*What needs to be done*
Transcribe the records from their beginning through the line that contains "строение 50а/2", including that line. Leave the pictures out of your answer.

[Record excerpts]

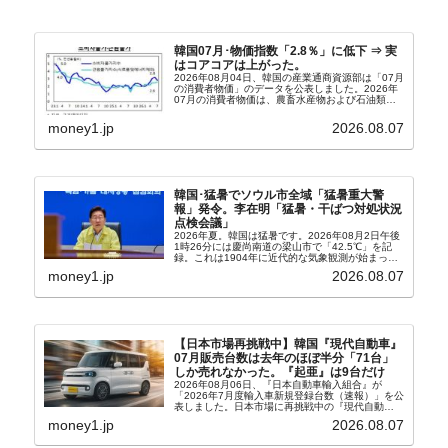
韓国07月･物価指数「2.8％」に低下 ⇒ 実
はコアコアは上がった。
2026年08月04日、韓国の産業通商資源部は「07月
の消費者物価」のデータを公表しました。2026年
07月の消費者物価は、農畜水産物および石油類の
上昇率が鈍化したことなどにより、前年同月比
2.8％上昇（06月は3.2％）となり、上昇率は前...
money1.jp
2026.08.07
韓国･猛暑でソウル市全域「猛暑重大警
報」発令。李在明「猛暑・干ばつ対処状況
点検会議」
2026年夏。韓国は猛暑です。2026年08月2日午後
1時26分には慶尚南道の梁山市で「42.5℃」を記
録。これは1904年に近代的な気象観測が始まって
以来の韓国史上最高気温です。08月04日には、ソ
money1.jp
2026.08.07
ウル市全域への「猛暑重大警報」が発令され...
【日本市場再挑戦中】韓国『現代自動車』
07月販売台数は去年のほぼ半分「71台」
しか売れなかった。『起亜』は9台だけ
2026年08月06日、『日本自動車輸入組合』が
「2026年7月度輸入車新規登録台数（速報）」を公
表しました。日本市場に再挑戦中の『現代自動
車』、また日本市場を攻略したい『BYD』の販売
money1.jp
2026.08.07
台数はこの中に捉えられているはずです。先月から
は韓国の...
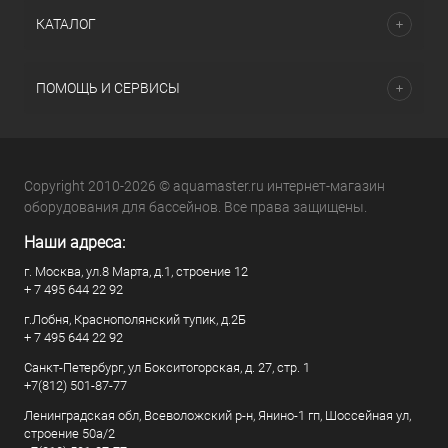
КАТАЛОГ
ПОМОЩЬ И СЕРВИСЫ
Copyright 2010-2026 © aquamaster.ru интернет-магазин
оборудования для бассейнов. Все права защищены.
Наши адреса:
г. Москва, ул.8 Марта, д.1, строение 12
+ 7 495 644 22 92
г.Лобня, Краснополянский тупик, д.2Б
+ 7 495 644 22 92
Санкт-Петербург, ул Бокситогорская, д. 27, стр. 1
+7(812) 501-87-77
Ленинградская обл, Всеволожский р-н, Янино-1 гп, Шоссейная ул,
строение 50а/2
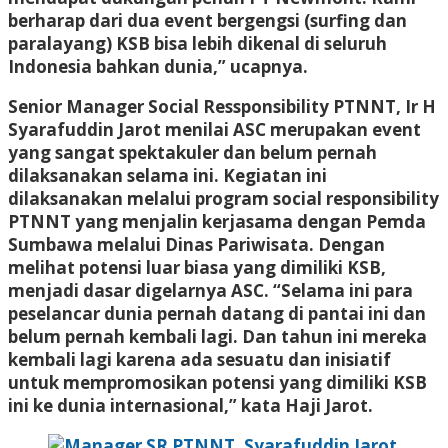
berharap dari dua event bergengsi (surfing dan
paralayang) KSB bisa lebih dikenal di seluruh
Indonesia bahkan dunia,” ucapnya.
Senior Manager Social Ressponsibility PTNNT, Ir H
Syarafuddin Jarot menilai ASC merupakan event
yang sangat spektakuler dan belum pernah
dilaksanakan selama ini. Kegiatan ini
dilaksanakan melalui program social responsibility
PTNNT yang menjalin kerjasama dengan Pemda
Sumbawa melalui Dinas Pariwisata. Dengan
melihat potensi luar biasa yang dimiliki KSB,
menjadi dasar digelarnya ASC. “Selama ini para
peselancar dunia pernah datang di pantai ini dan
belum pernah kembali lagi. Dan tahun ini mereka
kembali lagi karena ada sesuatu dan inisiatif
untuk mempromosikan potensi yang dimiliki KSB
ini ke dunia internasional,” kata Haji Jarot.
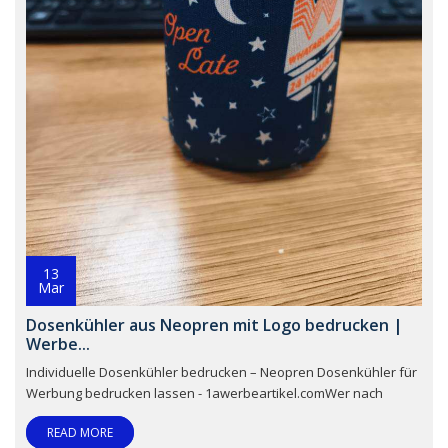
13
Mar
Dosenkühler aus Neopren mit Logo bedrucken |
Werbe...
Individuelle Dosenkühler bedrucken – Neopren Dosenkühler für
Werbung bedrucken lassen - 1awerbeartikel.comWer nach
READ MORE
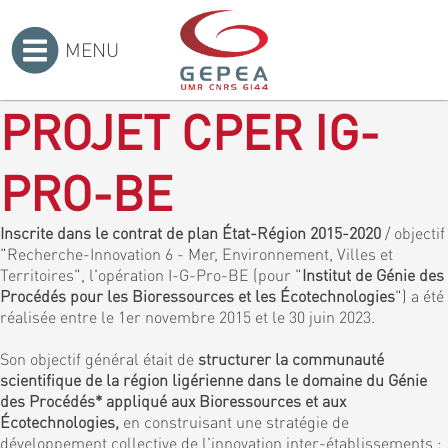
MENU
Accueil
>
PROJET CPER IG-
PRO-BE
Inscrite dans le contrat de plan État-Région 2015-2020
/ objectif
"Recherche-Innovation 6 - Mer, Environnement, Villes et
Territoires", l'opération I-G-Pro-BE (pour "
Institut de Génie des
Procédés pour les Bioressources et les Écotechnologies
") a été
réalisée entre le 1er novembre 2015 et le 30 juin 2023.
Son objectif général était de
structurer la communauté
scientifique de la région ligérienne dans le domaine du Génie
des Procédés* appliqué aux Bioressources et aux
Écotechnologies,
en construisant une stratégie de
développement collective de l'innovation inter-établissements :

[/Record excerpts]

*Solution*
韓国07月･物価指数「2.8％」に低下 ⇒ 実
はコアコアは上がった。
2026年08月04日、韓国の産業通商資源部は「07月
の消費者物価」のデータを公表しました。2026年
07月の消費者物価は、農畜水産物および石油類の
上昇率が鈍化したことなどにより、前年同月比
2.8％上昇（06月は3.2％）となり、上昇率は前...
money1.jp
2026.08.07
韓国･猛暑でソウル市全域「猛暑重大警
報」発令。李在明「猛暑・干ばつ対処状況
点検会議」
2026年夏。韓国は猛暑です。2026年08月2日午後
1時26分には慶尚南道の梁山市で「42.5℃」を記
録。これは1904年に近代的な気象観測が始まって
以来の韓国史上最高気温です。08月04日には、ソ
money1.jp
2026.08.07
ウル市全域への「猛暑重大警報」が発令され...
【日本市場再挑戦中】韓国『現代自動車』
07月販売台数は去年のほぼ半分「71台」
しか売れなかった。『起亜』は9台だけ
2026年08月06日、『日本自動車輸入組合』が
「2026年7月度輸入車新規登録台数（速報）」を公
表しました。日本市場に再挑戦中の『現代自動
車』、また日本市場を攻略したい『BYD』の販売
money1.jp
2026.08.07
台数はこの中に捉えられているはずです。先月から
は韓国の...
КАТАЛОГ
ПОМОЩЬ И СЕРВИСЫ
Copyright 2010-2026 © aquamaster.ru интернет-магазин
оборудования для бассейнов. Все права защищены.
Наши адреса:
г. Москва, ул.8 Марта, д.1, строение 12
+ 7 495 644 22 92
г.Лобня, Краснополянский тупик, д.2Б
+ 7 495 644 22 92
Санкт-Петербург, ул Бокситогорская, д. 27, стр. 1
+7(812) 501-87-77
Ленинградская обл, Всеволожский р-н, Янино-1 гп, Шоссейная ул,
строение 50а/2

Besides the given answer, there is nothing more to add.